What you will do:
Output all of the data below without changing a word, and exclude the pictures.
────────────────
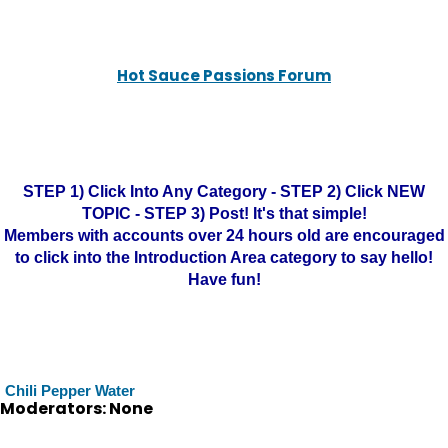
Hot Sauce Passions Forum
STEP 1) Click Into Any Category - STEP 2) Click NEW
TOPIC - STEP 3) Post! It's that simple!
Members with accounts over 24 hours old are encouraged
to click into the Introduction Area category to say hello!
Have fun!
Chili Pepper Water
Moderators: None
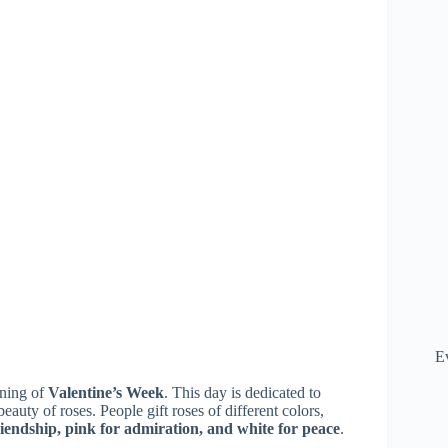
E
nning of
Valentine’s Week
. This day is dedicated to
eauty of roses. People gift roses of different colors,
friendship, pink for admiration, and white for peace
.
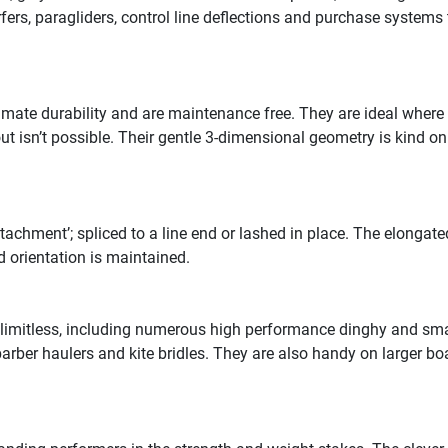
rfers, paragliders, control line deflections and purchase systems 
mate durability and are maintenance free. They are ideal wher
t isn’t possible. Their gentle 3-dimensional geometry is kind on
achment’; spliced to a line end or lashed in place. The elongate
 orientation is maintained.
 limitless, including numerous high performance dinghy and smal
rber haulers and kite bridles. They are also handy on larger boat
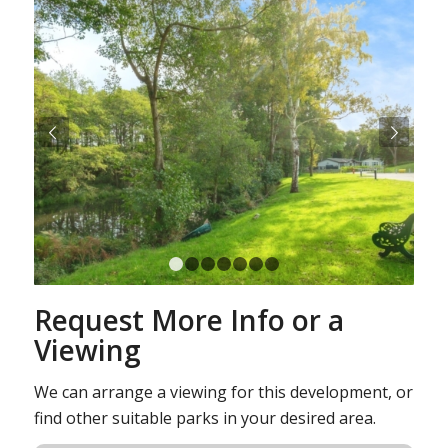
Next
1
2
3
4
5
6
7
Request More Info or a
Viewing
We can arrange a viewing for this development, or
find other suitable parks in your desired area.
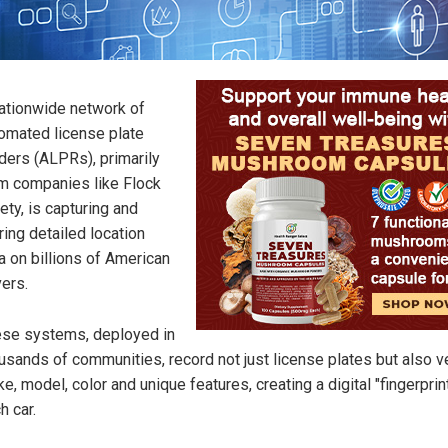
ationwide network of
omated license plate
ders (ALPRs), primarily
m companies like Flock
ety, is capturing and
ring detailed location
a on billions of American
vers.
se systems, deployed in
usands of communities, record not just license plates but also v
e, model, color and unique features, creating a digital "fingerprint
h car.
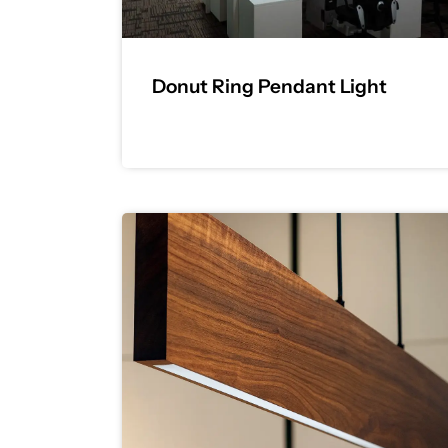
Donut Ring Pendant Light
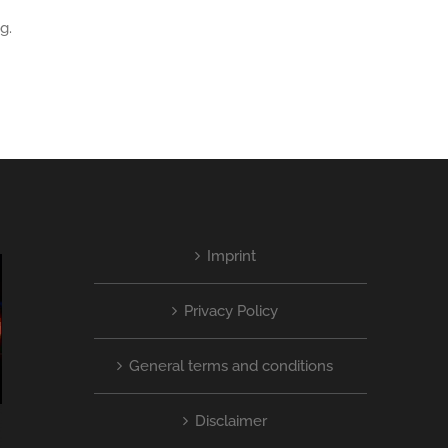
g.
Imprint
Privacy Policy
General terms and conditions
Disclaimer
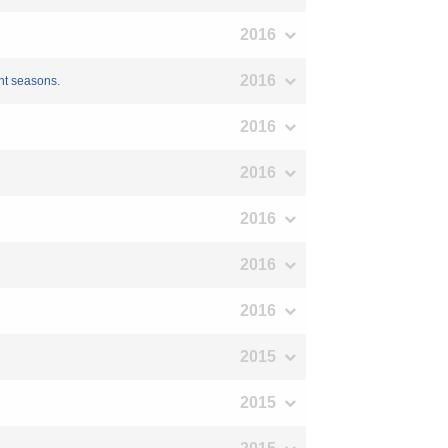
2016
2016
ent seasons.
2016
2016
2016
2016
2016
2015
2015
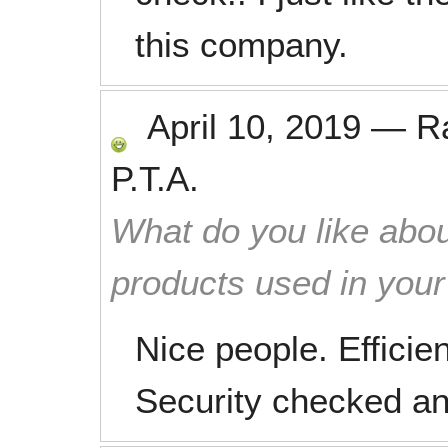
this company.
April 10, 2019
—
R
P.T.A.
What do you like abou
products used in you
Nice people. Efficie
Security checked and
────────────────
Answer section:
Hot Sauce Passions Forum
STEP 1) Click Into Any Category - STEP 2) Click NEW
TOPIC - STEP 3) Post! It's that simple!
Members with accounts over 24 hours old are encouraged
to click into the Introduction Area category to say hello!
Have fun!
Chili Pepper Water
Moderators: None
E
nning of
Valentine’s Week
. This day is dedicated to
eauty of roses. People gift roses of different colors,
friendship, pink for admiration, and white for peace
.
rfers, paragliders, control line deflections and purchase systems 
mate durability and are maintenance free. They are ideal wher
t isn’t possible. Their gentle 3-dimensional geometry is kind on
achment’; spliced to a line end or lashed in place. The elongate
 orientation is maintained.
 limitless, including numerous high performance dinghy and smal
rber haulers and kite bridles. They are also handy on larger boat
Next
1
2
3
4
5
6
7
Request More Info or a
Viewing
We can arrange a viewing for this development, or
find other suitable parks in your desired area.
ationwide network of
omated license plate
ders (ALPRs), primarily
m companies like Flock
ety, is capturing and
ring detailed location
a on billions of American
vers.
se systems, deployed in
usands of communities, record not just license plates but also v
e, model, color and unique features, creating a digital "fingerprint
h car.
Donut Ring Pendant Light
g.
Imprint
Privacy Policy
General terms and conditions
Disclaimer
2016
2016
ent seasons.
2016
2016
2016
2016
2016
2015
2015
this company.
April 10, 2019
—
R
P.T.A.
What do you like abou
products used in you
Nice people. Efficie
Security checked and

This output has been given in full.